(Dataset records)
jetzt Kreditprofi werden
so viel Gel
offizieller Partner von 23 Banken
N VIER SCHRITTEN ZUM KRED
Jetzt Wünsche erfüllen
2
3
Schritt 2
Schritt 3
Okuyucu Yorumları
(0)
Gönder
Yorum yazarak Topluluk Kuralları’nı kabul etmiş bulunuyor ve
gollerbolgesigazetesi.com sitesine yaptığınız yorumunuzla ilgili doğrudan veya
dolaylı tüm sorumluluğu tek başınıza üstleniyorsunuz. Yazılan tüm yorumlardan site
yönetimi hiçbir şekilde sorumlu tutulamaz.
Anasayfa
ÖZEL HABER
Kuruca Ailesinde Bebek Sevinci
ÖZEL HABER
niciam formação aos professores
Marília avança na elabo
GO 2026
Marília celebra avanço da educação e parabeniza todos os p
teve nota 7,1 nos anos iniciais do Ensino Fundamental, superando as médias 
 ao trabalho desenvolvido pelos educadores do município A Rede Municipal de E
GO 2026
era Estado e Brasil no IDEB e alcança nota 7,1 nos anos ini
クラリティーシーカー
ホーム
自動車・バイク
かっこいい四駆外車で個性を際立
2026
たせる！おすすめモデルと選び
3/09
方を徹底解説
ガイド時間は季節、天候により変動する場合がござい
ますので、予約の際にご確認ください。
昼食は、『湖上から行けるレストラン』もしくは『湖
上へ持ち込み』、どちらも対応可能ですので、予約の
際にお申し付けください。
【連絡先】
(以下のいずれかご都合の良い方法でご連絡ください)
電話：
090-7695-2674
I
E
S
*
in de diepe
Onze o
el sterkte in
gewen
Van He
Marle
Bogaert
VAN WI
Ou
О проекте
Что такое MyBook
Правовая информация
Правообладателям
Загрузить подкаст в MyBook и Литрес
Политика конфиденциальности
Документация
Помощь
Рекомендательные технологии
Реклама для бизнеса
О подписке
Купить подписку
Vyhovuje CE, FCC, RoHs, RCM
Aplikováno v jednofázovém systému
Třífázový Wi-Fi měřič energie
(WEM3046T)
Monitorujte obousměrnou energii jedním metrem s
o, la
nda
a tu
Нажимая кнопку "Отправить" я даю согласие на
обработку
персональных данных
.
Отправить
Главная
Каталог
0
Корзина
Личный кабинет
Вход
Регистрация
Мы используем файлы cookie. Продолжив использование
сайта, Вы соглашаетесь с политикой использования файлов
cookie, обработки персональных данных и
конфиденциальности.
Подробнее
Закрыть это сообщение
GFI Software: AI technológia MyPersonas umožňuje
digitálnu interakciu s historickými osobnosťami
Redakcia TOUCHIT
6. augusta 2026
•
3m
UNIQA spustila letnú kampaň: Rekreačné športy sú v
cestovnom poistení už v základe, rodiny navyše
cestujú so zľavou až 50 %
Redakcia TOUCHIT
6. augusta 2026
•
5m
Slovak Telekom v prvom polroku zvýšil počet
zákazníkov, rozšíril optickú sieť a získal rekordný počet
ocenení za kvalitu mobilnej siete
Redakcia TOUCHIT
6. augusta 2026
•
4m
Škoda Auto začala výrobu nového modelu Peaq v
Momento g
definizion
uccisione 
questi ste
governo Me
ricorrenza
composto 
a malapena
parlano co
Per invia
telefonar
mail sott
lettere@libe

▸ **THE TASK**
Return, word for word, the line containing "ao trabalho desenvolvido" and all lines after it through the last line of the records, and nothing else.

▸ **RESPONSE TO THE TASK**
 ao trabalho desenvolvido pelos educadores do município A Rede Municipal de E
GO 2026
era Estado e Brasil no IDEB e alcança nota 7,1 nos anos ini
クラリティーシーカー
ホーム
自動車・バイク
かっこいい四駆外車で個性を際立
2026
たせる！おすすめモデルと選び
3/09
方を徹底解説
ガイド時間は季節、天候により変動する場合がござい
ますので、予約の際にご確認ください。
昼食は、『湖上から行けるレストラン』もしくは『湖
上へ持ち込み』、どちらも対応可能ですので、予約の
際にお申し付けください。
【連絡先】
(以下のいずれかご都合の良い方法でご連絡ください)
電話：
090-7695-2674
I
E
S
*
in de diepe
Onze o
el sterkte in
gewen
Van He
Marle
Bogaert
VAN WI
Ou
О проекте
Что такое MyBook
Правовая информация
Правообладателям
Загрузить подкаст в MyBook и Литрес
Политика конфиденциальности
Документация
Помощь
Рекомендательные технологии
Реклама для бизнеса
О подписке
Купить подписку
Vyhovuje CE, FCC, RoHs, RCM
Aplikováno v jednofázovém systému
Třífázový Wi-Fi měřič energie
(WEM3046T)
Monitorujte obousměrnou energii jedním metrem s
o, la
nda
a tu
Нажимая кнопку "Отправить" я даю согласие на
обработку
персональных данных
.
Отправить
Главная
Каталог
0
Корзина
Личный кабинет
Вход
Регистрация
Мы используем файлы cookie. Продолжив использование
сайта, Вы соглашаетесь с политикой использования файлов
cookie, обработки персональных данных и
конфиденциальности.
Подробнее
Закрыть это сообщение
GFI Software: AI technológia MyPersonas umožňuje
digitálnu interakciu s historickými osobnosťami
Redakcia TOUCHIT
6. augusta 2026
•
3m
UNIQA spustila letnú kampaň: Rekreačné športy sú v
cestovnom poistení už v základe, rodiny navyše
cestujú so zľavou až 50 %
Redakcia TOUCHIT
6. augusta 2026
•
5m
Slovak Telekom v prvom polroku zvýšil počet
zákazníkov, rozšíril optickú sieť a získal rekordný počet
ocenení za kvalitu mobilnej siete
Redakcia TOUCHIT
6. augusta 2026
•
4m
Škoda Auto začala výrobu nového modelu Peaq v
Momento g
definizion
uccisione 
questi ste
governo Me
ricorrenza
composto 
a malapena
parlano co
Per invia
telefonar
mail sott
lettere@libe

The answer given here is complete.